PHILADELPHIA (AP) - The Philadelphia Museum of Art plans to bring its paintings to the people, placing reproductions of famous works outdoors in about dozen communities over the coming months, officials said Thursday.
PHILADELPHIA (AP) — The Philadelphia Museum of Art plans to bring its paintings to the people, placing reproductions of famous works outdoors in about dozen communities over the coming months, officials said Thursday.
The "Inside Out" initiative, funded by a $340,000 grant from the Knight Foundation, features high-quality copies of pieces by artists such as Paul Cezanne, Claude Monet and Pablo Picasso.
They'll be displayed at places such as parks and playgrounds and along bike paths in several suburbs and city neighborhoods. Among the first sites to receive installations are the Delaware County government building in Media, Pennsylvania, and the police department in Haddonfield, New Jersey.
"It's one thing to experience a world-class collection in a museum, and entirely another one to come across it in your neighborhood," said Dennis Scholl, vice president of arts for the Knight Foundation. "That element of surprise can be the spark that gets the Philadelphia area talking about and engaging with one of the city's treasures."

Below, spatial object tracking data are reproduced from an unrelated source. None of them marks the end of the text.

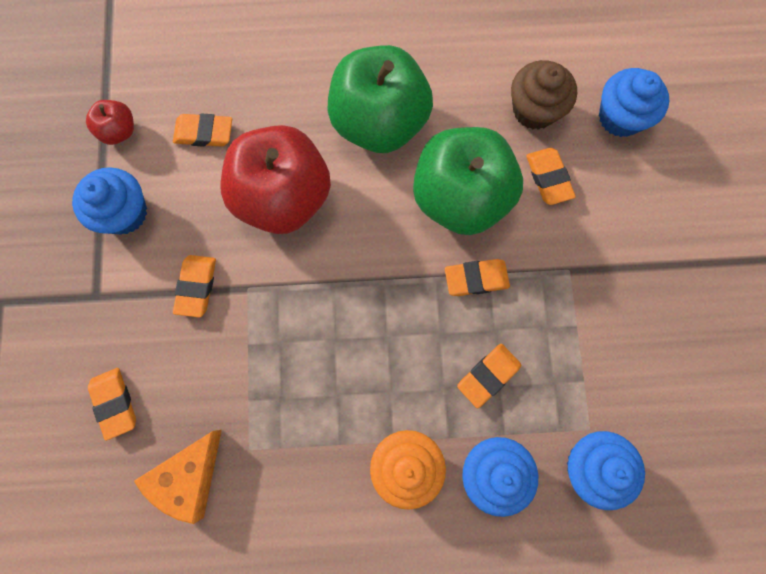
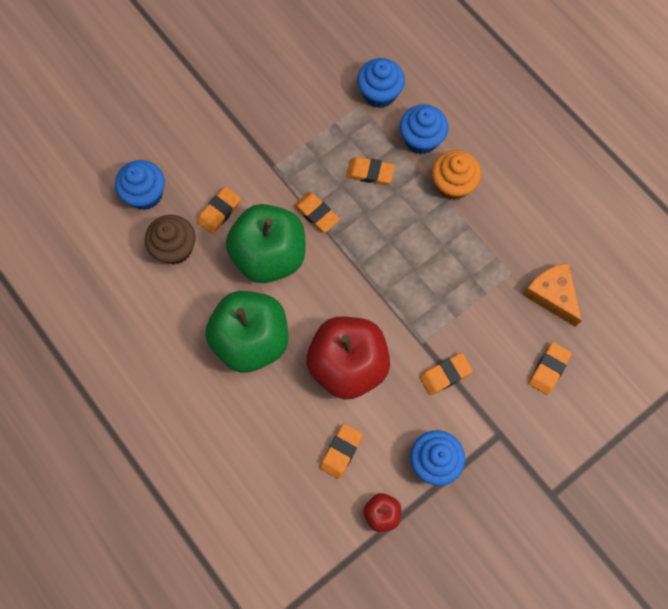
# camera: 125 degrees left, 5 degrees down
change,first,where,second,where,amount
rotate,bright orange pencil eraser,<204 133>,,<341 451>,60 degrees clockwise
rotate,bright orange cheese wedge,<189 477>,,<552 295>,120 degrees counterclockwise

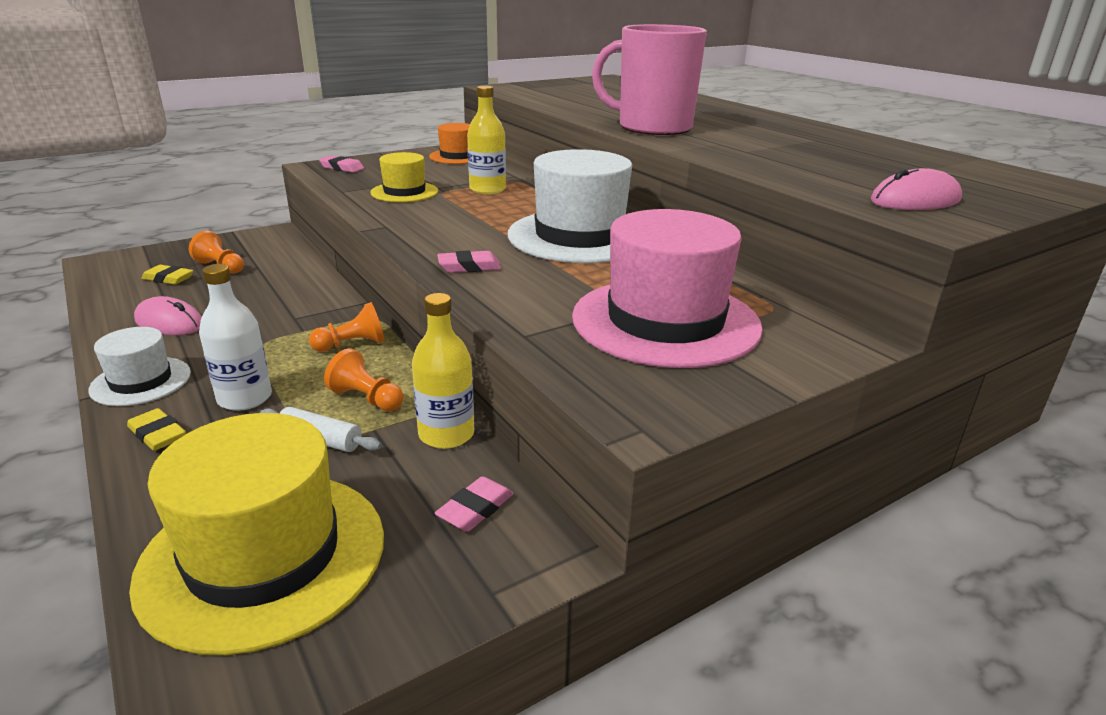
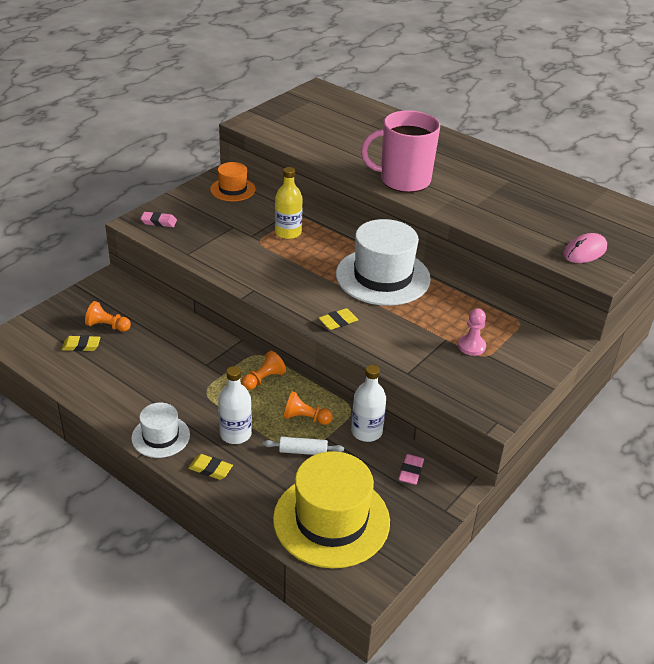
# camera: 20 degrees left, 10 degrees up
change,first,where,second,where,amount
delete,golden hat,<404 192>,,,
replace,rose-pink hat,<665 321>,rose-pink pawn,<471 346>,
recolor,rose-pink pencil eraser,<469 267>,golden pencil eraser,<338 321>,
recolor,golden flask,<446 434>,snow-white flask,<366 432>,
delete,rose-pink computer mouse,<169 322>,,,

The Detroit Institute of Arts began the project five years ago, and has since placed reproductions in more than 100 communities. The Akron Art Museum in Ohio also participates in the program, which the Knight Foundation expects to expand to other cities next year.
Philadelphia's "Inside Out" exhibits will be on view from May 15 to Aug. 9 in the Chestnut Hill, Mount Airy and East Passyunk sections of the city, as well as in Media; Haddonfield; and Newtown, Pennsylvania.
From Aug. 21 to Nov. 15, works can be seen in the Kensington and Fishtown neighborhoods, in addition to the Pennsylvania suburbs of Ambler, Wayne and West Chester.
"Not only do these beautifully framed reproductions faithfully represent important works in the collection, they will offer chance encounters and bring delight to each community," said Timothy Rub, director and CEO of the Philadelphia museum.